Date: June 23, 2016

Question 1

It is believed that the age at which a person finish their first marathon depends on gender. To check it, a sample of 180 marathon runners was drawn. For every runner it was recorded the gender, the age (in years) when they finish the first marathon and if they finish with tendinitis. The data are summarized in the table below.

Males  Females
Age Finished With tendinitis   Finished Width tendinitis
(10,20] 7 2   3 1
(20,30] 35 12   22 5
(30,40] 30 6   29 4
(40,50] 15 2   22 3
(50,60] 9 1   3 0
(60,70] 4 0   1 0
1. Calculate the average age at which it is finished the first marathon, both of males and females. Which mean is more representative? Justify the answer.

2. Calculate the interquartile range of the age for the joint distribution (joining males and females) and interpret it.

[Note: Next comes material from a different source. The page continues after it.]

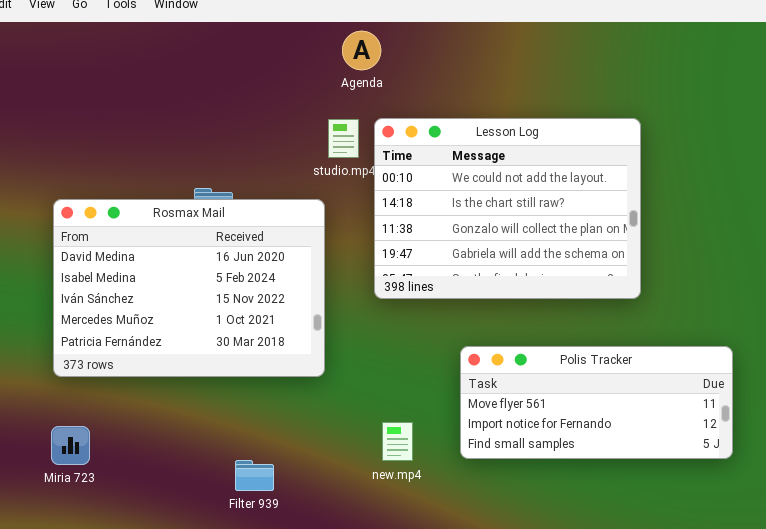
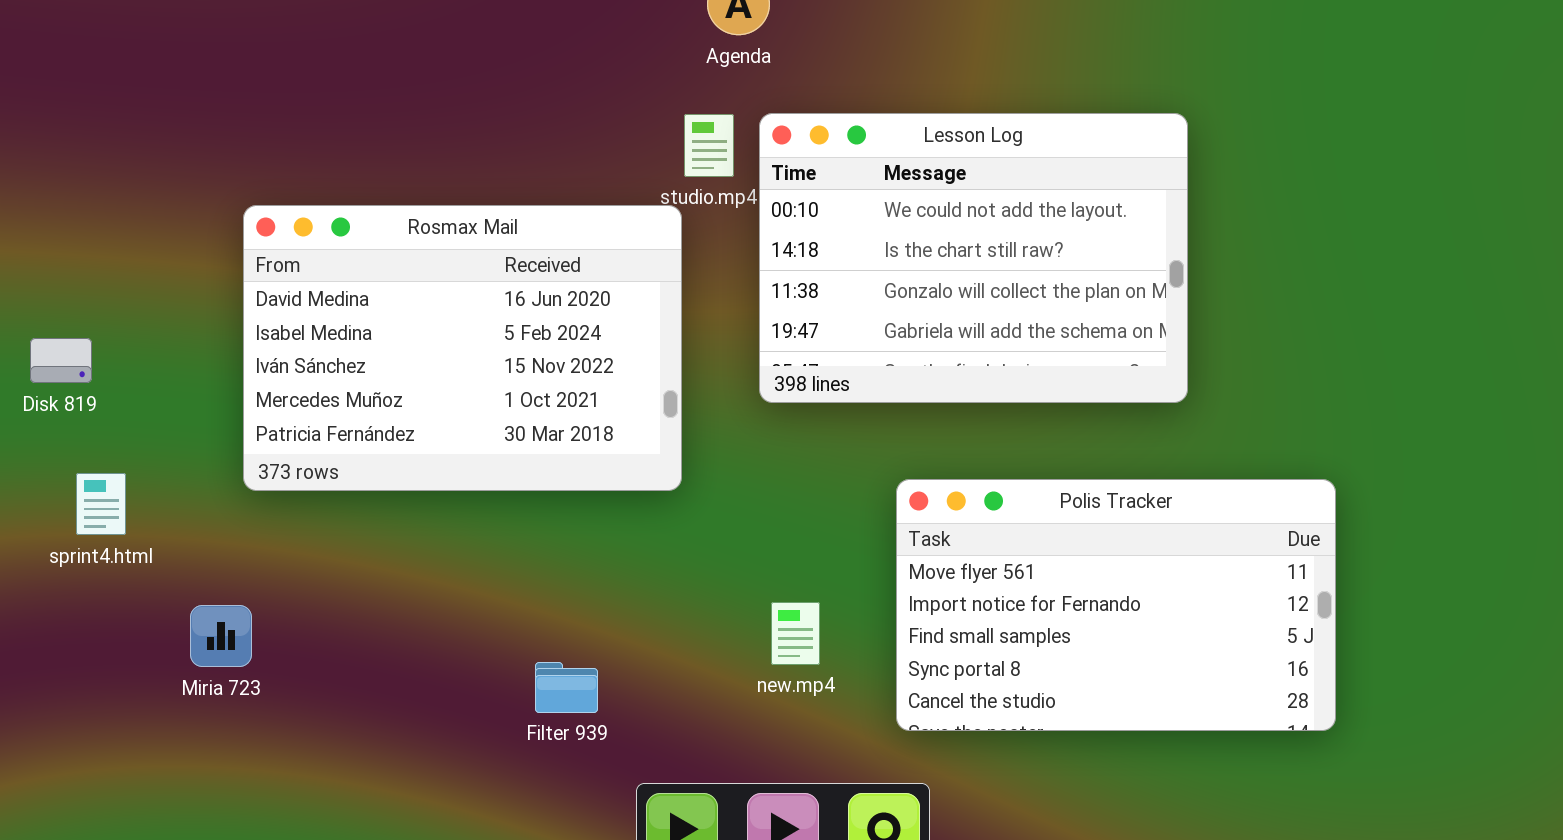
Rosmax Mail: [53,199,325,377] -> [243,205,682,491], moved
Polis Tracker: [460,346,733,459] -> [896,479,1336,731], resized
Miria 723: [51,426,90,465] -> [190,605,252,667], moved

3. What age distribution is more asymmetric, males or females distribution. Justify the answer.

4. Taking into account the relative spread in each group, who finished a marathon before, a man that finished his first marathon at the age of 48 or a woman that finished her first marathon at the age of 47? Justify the answer.

5. Using frequencies to approximate probabilities, compute the following probabilities:

• Probability that a runner finish their first marathon with tendinitis.
• Probability that a man 40 or less years old finish their first marathon with tendinitis.
• Probability that a woman who finish her first marathon with tendinitis is between 20 and 30 years old.

Use the following sums for the calculations: Males: $\sum n_i = 100$, $\sum x_i n_i = 3460$, $\sum x_i^2 n_i= 134700$, $\sum(x_i-\bar x)^3 n_i =121987$, $\sum(x_i-\bar x)^4 n_i =6480792$ Females: $\sum n_i = 80$, $\sum x_i n_i = 2830$, $\sum x_i^2 n_i= 107800$, $\sum(x_i-\bar x)^3 n_i =18346$, $\sum(x_i-\bar x)^4 n_i =2175992$

Question 2

A study tries to determine if the number of muscular injuries of professional athletes depends on stress. The study lasted four years and measured the average level of stress and the number of muscular injuries suffered by a group of athletes. The collected data is shown in the table below.

 Stress ($X$) 2.3 3.8 5.1 1.4 6.9 7.2 3.2 8.3 Injuries ($Y$) 3 6 7 2 6 8 4 8
1. Calculate the linear regression model of the number of injuries on stress.

2. According to the most appropriate linear model, what stress level is expected for an athlete that suffered 4 injuries in that period?

3. Calculate the logarithmic regression model of the number of injuries on stress.

4. Which regression model is better, the linear or the logarithmic? Justify the answer.

Use the following sums for the calculations: $\sum x_i = 38.2$, $\sum y_j=44$, $\sum \log(x_i)=11.3186$, $\sum \log(y_j)=12.8664$, $\sum x_i^2 = 226.28$, $\sum y_j^2=278$, $\sum \log^2(x_i)=18.7028$, $\sum \log^2(y_j)=22.4647$, $\sum x_iy_j = 246.4$, $\sum x_i\log(y_j)=69.2607$, $\sum \log(x_i)y_j=71.5508$, $\sum \log(x_i)\log(y_j)=20.2895$.

Question 3

A diagnostic test with a sensitivity of 96% and a specificity of 93% is used to determine a disease with a prevalence of 10%.

1. What are the positive and negative predictive values of the test?

2. If the test is applied to 15 persons, what is the probability of having more than one positive outcomes?

3. If the test is applied to 50 persons, what is the probability of having a wrong diagnosis in more than two persons?

Question 4

It is known from previous studies that the hours of study of Statistics for students that pass the subject follows a normal distribution with mean 50 hours and standard deviation unknown; while for students that fail the subject follows a normal distribution with mean unknown and standard deviation 10 hours. If 20% of students that pass study more than 70 hours and 30% of students that fail study less than 25 hours,

1. Calculate the standard deviation of the hours of study distribution for students that pass and the mean of the distribution for students that fail.

2. If a year there are 200 students enrolled in the subject and 150 of them pass, how many of the total students have studied more than 55 hours?